DIRECTIONS FOR THIS TASK:
Word for word, reproduce the records, keeping none of the pictures.

─── THE INPUT

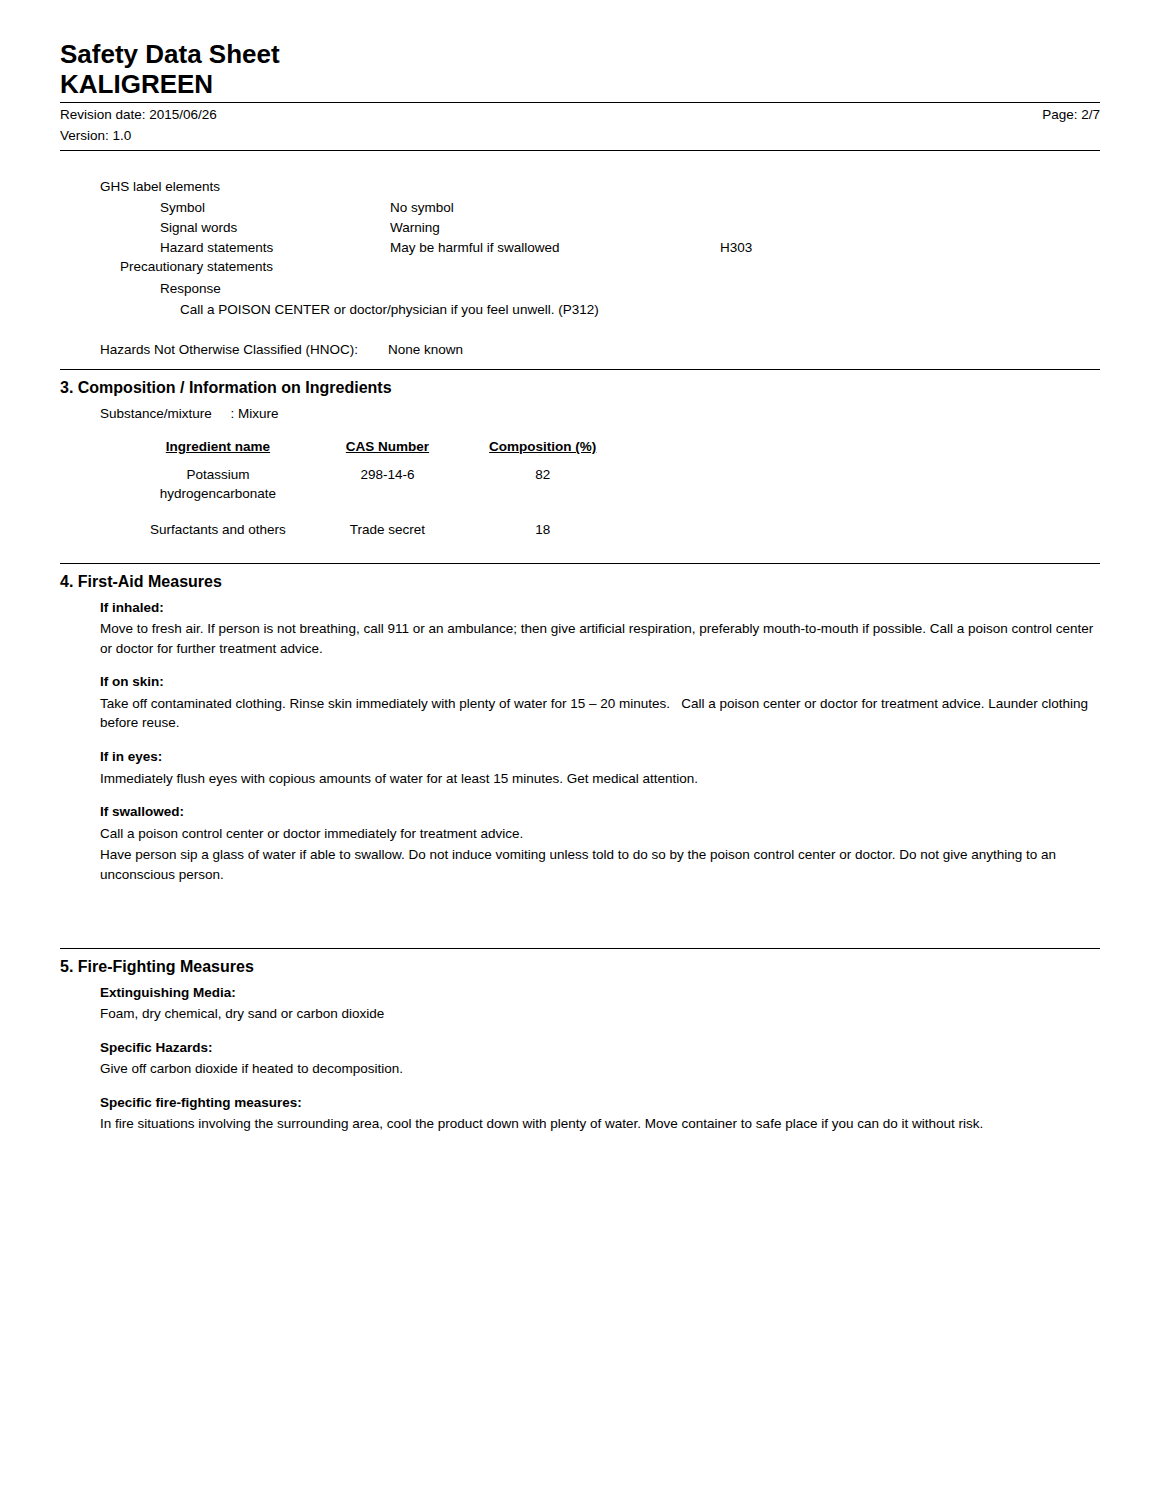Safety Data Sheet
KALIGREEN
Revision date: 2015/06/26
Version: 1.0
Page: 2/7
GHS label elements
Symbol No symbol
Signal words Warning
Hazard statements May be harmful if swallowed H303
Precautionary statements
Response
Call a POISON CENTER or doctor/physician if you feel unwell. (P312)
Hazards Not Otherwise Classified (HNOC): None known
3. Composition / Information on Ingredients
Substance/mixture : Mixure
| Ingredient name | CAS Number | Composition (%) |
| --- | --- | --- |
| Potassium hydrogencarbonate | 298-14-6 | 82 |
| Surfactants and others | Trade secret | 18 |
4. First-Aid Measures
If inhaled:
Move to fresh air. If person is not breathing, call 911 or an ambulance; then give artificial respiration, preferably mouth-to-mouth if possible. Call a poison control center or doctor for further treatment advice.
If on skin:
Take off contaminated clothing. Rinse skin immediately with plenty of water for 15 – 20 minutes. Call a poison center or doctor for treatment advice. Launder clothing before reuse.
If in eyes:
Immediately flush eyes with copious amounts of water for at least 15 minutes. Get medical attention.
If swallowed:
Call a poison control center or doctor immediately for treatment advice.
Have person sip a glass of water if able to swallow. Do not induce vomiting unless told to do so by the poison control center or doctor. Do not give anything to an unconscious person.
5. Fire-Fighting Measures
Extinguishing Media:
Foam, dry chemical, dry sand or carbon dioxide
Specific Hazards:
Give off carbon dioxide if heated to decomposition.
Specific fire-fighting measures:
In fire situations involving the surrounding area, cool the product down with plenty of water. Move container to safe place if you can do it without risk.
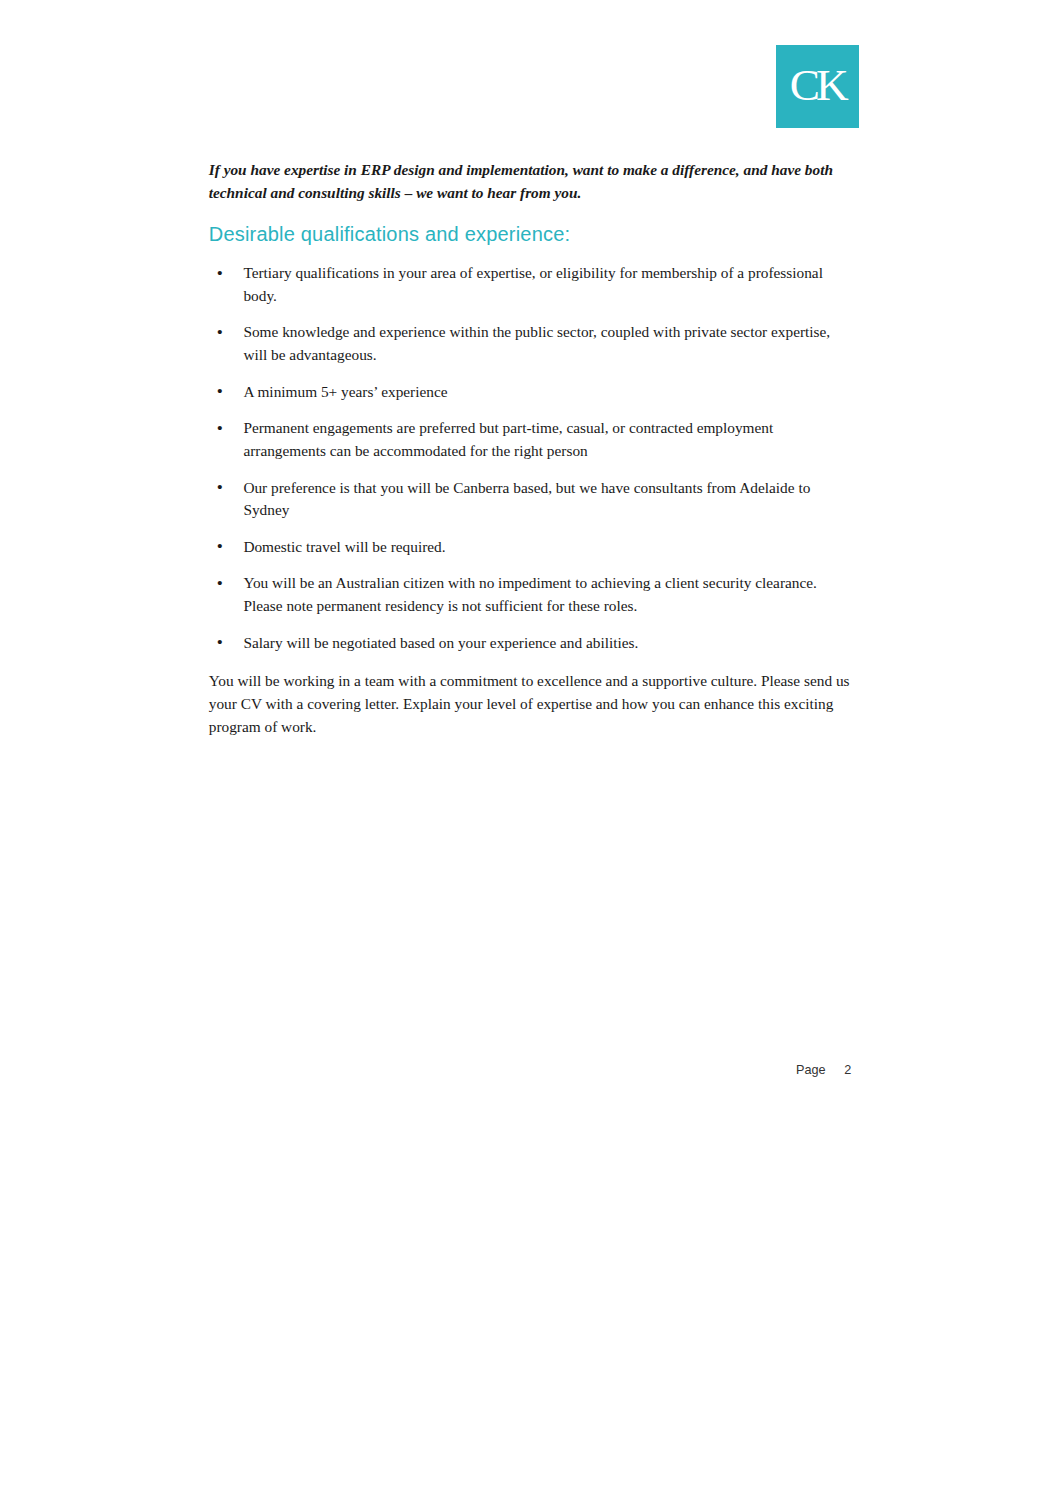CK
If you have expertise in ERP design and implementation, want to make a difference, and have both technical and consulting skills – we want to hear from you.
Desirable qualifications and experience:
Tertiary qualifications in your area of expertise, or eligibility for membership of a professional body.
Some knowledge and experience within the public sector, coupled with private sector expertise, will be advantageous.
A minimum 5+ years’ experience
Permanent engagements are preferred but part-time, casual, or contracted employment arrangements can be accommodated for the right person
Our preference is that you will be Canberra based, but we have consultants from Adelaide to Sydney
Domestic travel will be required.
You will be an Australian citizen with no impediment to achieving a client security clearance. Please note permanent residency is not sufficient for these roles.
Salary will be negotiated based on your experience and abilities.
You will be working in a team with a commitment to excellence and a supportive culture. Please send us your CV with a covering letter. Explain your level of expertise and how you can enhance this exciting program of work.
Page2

──────

EXERCISE OUTPUT:
Safety Data Sheet
KALIGREEN
Revision date: 2015/06/26
Version: 1.0
Page: 2/7
GHS label elements
Symbol No symbol
Signal words Warning
Hazard statements May be harmful if swallowed H303
Precautionary statements
Response
Call a POISON CENTER or doctor/physician if you feel unwell. (P312)
Hazards Not Otherwise Classified (HNOC): None known
3. Composition / Information on Ingredients
Substance/mixture : Mixure
| Ingredient name | CAS Number | Composition (%) |
| --- | --- | --- |
| Potassium hydrogencarbonate | 298-14-6 | 82 |
| Surfactants and others | Trade secret | 18 |
4. First-Aid Measures
If inhaled:
Move to fresh air. If person is not breathing, call 911 or an ambulance; then give artificial respiration, preferably mouth-to-mouth if possible. Call a poison control center or doctor for further treatment advice.
If on skin:
Take off contaminated clothing. Rinse skin immediately with plenty of water for 15 – 20 minutes. Call a poison center or doctor for treatment advice. Launder clothing before reuse.
If in eyes:
Immediately flush eyes with copious amounts of water for at least 15 minutes. Get medical attention.
If swallowed:
Call a poison control center or doctor immediately for treatment advice.
Have person sip a glass of water if able to swallow. Do not induce vomiting unless told to do so by the poison control center or doctor. Do not give anything to an unconscious person.
5. Fire-Fighting Measures
Extinguishing Media:
Foam, dry chemical, dry sand or carbon dioxide
Specific Hazards:
Give off carbon dioxide if heated to decomposition.
Specific fire-fighting measures:
In fire situations involving the surrounding area, cool the product down with plenty of water. Move container to safe place if you can do it without risk.
CK
If you have expertise in ERP design and implementation, want to make a difference, and have both technical and consulting skills – we want to hear from you.
Desirable qualifications and experience:
Tertiary qualifications in your area of expertise, or eligibility for membership of a professional body.
Some knowledge and experience within the public sector, coupled with private sector expertise, will be advantageous.
A minimum 5+ years’ experience
Permanent engagements are preferred but part-time, casual, or contracted employment arrangements can be accommodated for the right person
Our preference is that you will be Canberra based, but we have consultants from Adelaide to Sydney
Domestic travel will be required.
You will be an Australian citizen with no impediment to achieving a client security clearance. Please note permanent residency is not sufficient for these roles.
Salary will be negotiated based on your experience and abilities.
You will be working in a team with a commitment to excellence and a supportive culture. Please send us your CV with a covering letter. Explain your level of expertise and how you can enhance this exciting program of work.
Page2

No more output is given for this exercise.